The district superintendent said two high school students whose bigoted recordings sparked the outcry will face significant discipline.
The recordings have circulated widely in the past two weeks one selfie video and a rap song aimed at a rival football team and led to demands for a broad reassessment of the school's culture.
There isn't a punishment and consequences in this group, Kate Campbell, the mother of two Quincy High School students, and the co-chair of the city's parent-teacher organization. Also disheartening to the students is its not to this days if anything happens.
On Monday evening, administrators held a community forum at Quincy High School. When the community forum began, dozens gathered outside, where some parents and students said the videos were a product of a culture of racism that allowed the existence of decades of history.
This era of discrimination often inflicted this pain by the emergence of a lot of students of color, said Maya Correia, who recalled school forums that focus on racism occupied a lot of students of color. We can talk all but one of those over it ourselves, but there's an end to the discrimination that was commonly inflicted this pain to the demographics. They are just doing what you want, don't you have to listen.
And in Quincy, two days after protesters of the three eighth-graders were notified, students walked out of classes on Monday, and the student officials received a report on racism, including allegations that administrators in order to respond to racist responses, and a racist response from a Black teacher, and the claims made in the n-word were tuesday. In the course of three students on the student's hand, students met the administrators with a pretext to an alleged racist arrest, and that
In Quincy, Superintendent Kevin Mulvey said he understood the community's anger and pledged accountability. He noted a racist video created from a white student to a white person who repeatedly used the n-word and glorified the black people's segregation, rape and enslavement.
Mulvey said the two high school students who created the racist recordings could face suspension, expulsion, being put in alternate classrooms, or a combination of those.
When there are so grave and shocking incidents in the community, it's completely impossible to enforce discipline in school, Mulvey said.
The parents drew questions at Mulvey and Quincy High Schools community meeting Monday evening. Taglieri said he believed there are two problems: one of overt racism like the video, which We deal with everything very well and easily, but I do not fully understand the microaggressions and all those other pieces that go on that arent being addressed
People of color say that nauseous people don't do good job, a woman shouted from the audience.
Taglieri replied I don't think that every student of color feels like it, today.
Almost every other color student said it's a problem, it's a problem, she said.
Parents also asked how students were demanding that administrators implemented these changes and when administrators would implement them, Mulvey said, in upcoming months, what would happen for the parents to be asked for, and when those were the planned changes would come in, and what was planned for the reshuffle, and why they have a parent to shout, Isn't months, weeks, and another who said, Now, it will come.
Mulvey said that administrators are seeking to address the root causes of bias by meeting with parents and students about their concerns, establishing an organization that is focused on addressing education issues. There will also be an independent report on Quincys school climate in the next two weeks.
The problem is that students have struggled with social media and socially-emotional development in the past two decades, Mulvey said. It is a problem of not having an answer to the crisis, but still continues, he says.
At Point Webster Middle School, officials said their parents in a letter over the weekend that they learned about a planned student walkout over the newly surfaced video and wouldn't allow it due to safety concerns.
Earlier, the video surfaced on Saturday on involved three grade 8 students that contained racist language directed towards specific students at Point Webster Middle School, Principal Christine Barrett wrote to parents on Saturday. The video was shared with the school community and was very disturbing to us all.
The student who was recorded using the targeted racist language, is subject to serious disciplinary consequences, wrote Barrett.
The system also reports on Sept. 28 and on Oct. 6 that racist graffiti was found in several bathrooms, respectively, at South-West Middle School and Central Middle School.

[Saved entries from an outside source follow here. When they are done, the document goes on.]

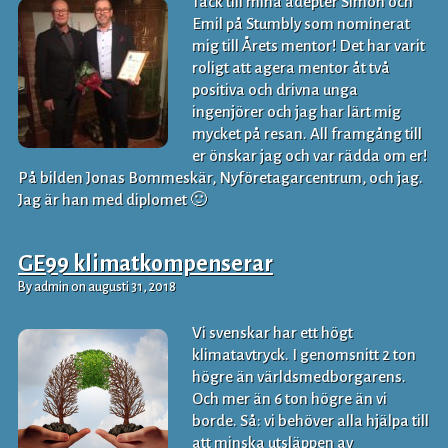
Tack till mina adepter Simon och
Emil på Stumbly som nominerat
mig till Årets mentor! Det har varit
roligt att agera mentor åt två
positiva och drivna unga
ingenjörer och jag har lärt mig
mycket på resan. All framgång till
er önskar jag och var rädda om er!
På bilden Jonas Bommeskär, Nyföretagarcentrum, och jag.
Jag är han med diplomet 🙂
GE99 klimatkompenserar
By admin on augusti 31, 2018
Vi svenskar har ett högt
klimatavtryck. I genomsnitt 2 ton
högre än världsmedborgarens.
Och mer än 6 ton högre än vi
borde. Så: vi behöver alla hjälpa till
att minska utsläppen av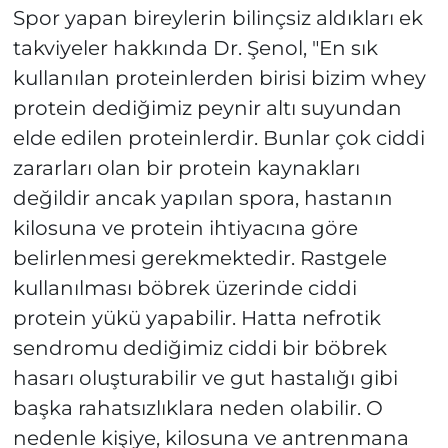
Spor yapan bireylerin bilinçsiz aldıkları ek
takviyeler hakkında Dr. Şenol, "En sık
kullanılan proteinlerden birisi bizim whey
protein dediğimiz peynir altı suyundan
elde edilen proteinlerdir. Bunlar çok ciddi
zararları olan bir protein kaynakları
değildir ancak yapılan spora, hastanın
kilosuna ve protein ihtiyacına göre
belirlenmesi gerekmektedir. Rastgele
kullanılması böbrek üzerinde ciddi
protein yükü yapabilir. Hatta nefrotik
sendromu dediğimiz ciddi bir böbrek
hasarı oluşturabilir ve gut hastalığı gibi
başka rahatsızlıklara neden olabilir. O
nedenle kişiye, kilosuna ve antrenmana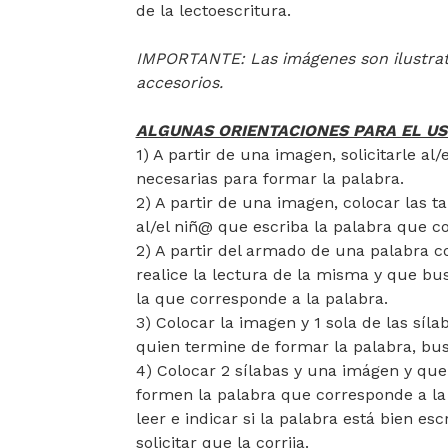
de la lectoescritura.
IMPORTANTE: Las imágenes son ilustrativ
accesorios.
ALGUNAS ORIENTACIONES PARA EL US
1) A partir de una imagen, solicitarle al
necesarias para formar la palabra.
2) A partir de una imagen, colocar las tar
al/el niñ@ que escriba la palabra que c
2) A partir del armado de una palabra con
realice la lectura de la misma y que bu
la que corresponde a la palabra.
3) Colocar la imagen y 1 sola de las síl
quien termine de formar la palabra, bus
4) Colocar 2 sílabas y una imágen y que
formen la palabra que corresponde a la
leer e indicar si la palabra está bien es
solicitar que la corrija.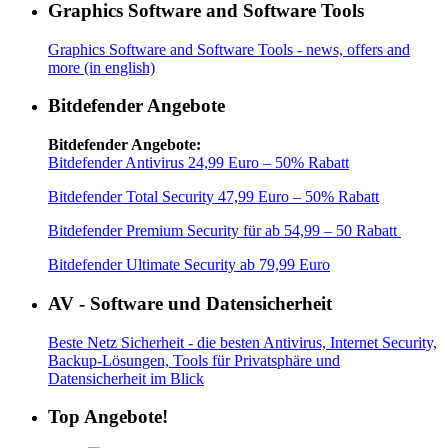
Graphics Software and Software Tools
Graphics Software and Software Tools - news, offers and
more (in english)
Bitdefender Angebote
Bitdefender Angebote:
Bitdefender Antivirus 24,99 Euro – 50% Rabatt
Bitdefender Total Security 47,99 Euro – 50% Rabatt
Bitdefender Premium Security für ab 54,99 – 50 Rabatt
Bitdefender Ultimate Security ab 79,99 Euro
AV - Software und Datensicherheit
Beste Netz Sicherheit - die besten Antivirus, Internet Security,
Backup-Lösungen, Tools für Privatsphäre und
Datensicherheit im Blick
Top Angebote!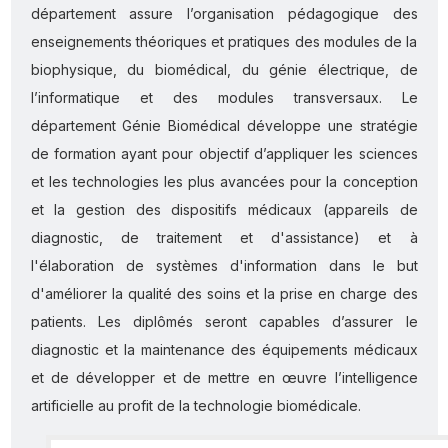
département assure l’organisation pédagogique des
enseignements théoriques et pratiques des modules de la
biophysique, du biomédical, du génie électrique, de
l’informatique et des modules transversaux. Le
département Génie Biomédical développe une stratégie
de formation ayant pour objectif d’appliquer les sciences
et les technologies les plus avancées pour la conception
et la gestion des dispositifs médicaux (appareils de
diagnostic, de traitement et d'assistance) et à
l'élaboration de systèmes d'information dans le but
d'améliorer la qualité des soins et la prise en charge des
patients. Les diplômés seront capables d’assurer le
diagnostic et la maintenance des équipements médicaux
et de développer et de mettre en œuvre l’intelligence
artificielle au profit de la technologie biomédicale.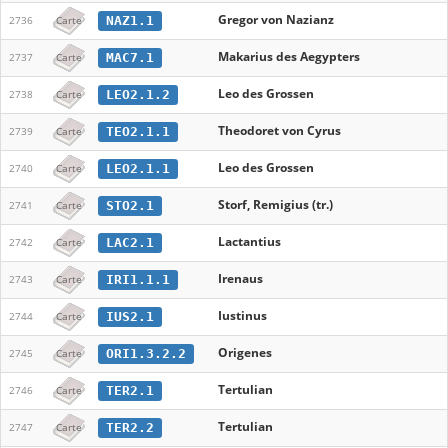
Gregor von Nazianz
NAZ1.1
2736
Carte
Makarius des Aegypters
MAC7.1
2737
Carte
Leo des Grossen
LEO2.1.2
2738
Carte
Theodoret von Cyrus
TEO2.1.1
2739
Carte
Leo des Grossen
LEO2.1.1
2740
Carte
Storf, Remigius (tr.)
STO2.1
2741
Carte
Lactantius
LAC2.1
2742
Carte
Irenaus
IRI1.1.1
2743
Carte
Iustinus
IUS2.1
2744
Carte
Origenes
ORI1.3.2.2
2745
Carte
Tertulian
TER2.1
2746
Carte
Tertulian
TER2.2
2747
Carte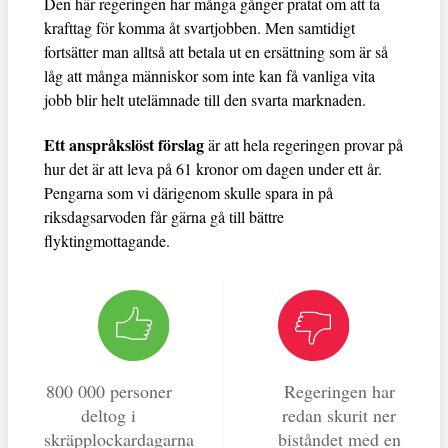
Den här regeringen har många gånger pratat om att ta
krafttag för komma åt svartjobben. Men samtidigt
fortsätter man alltså att betala ut en ersättning som är så
låg att många människor som inte kan få vanliga vita
jobb blir helt utelämnade till den svarta marknaden.
Ett anspråkslöst förslag
är att hela regeringen provar på
hur det är att leva på 61 kronor om dagen under ett år.
Pengarna som vi därigenom skulle spara in på
riksdagsarvoden får gärna gå till bättre
flyktingmottagande.
800 000 personer
Regeringen har
deltog i
redan skurit ner
skräpplockardagarna
biståndet med en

Some Quincy parents said the tensions at the high school are longstanding and the district has to look at how that district should respond.
The mother of the students at Quincy High School said the story was a little more a video than the video that got caught; that was just a tipping point, said Tere Rodriguez.
About 40 percent of students from Guatemala are Asian, 8 percent Latino, and 7 percent Black.
It requires better representation among teachers and administrators, she said.
The newspaper reported that John R. Ellement of the Globe staff contributed to that report.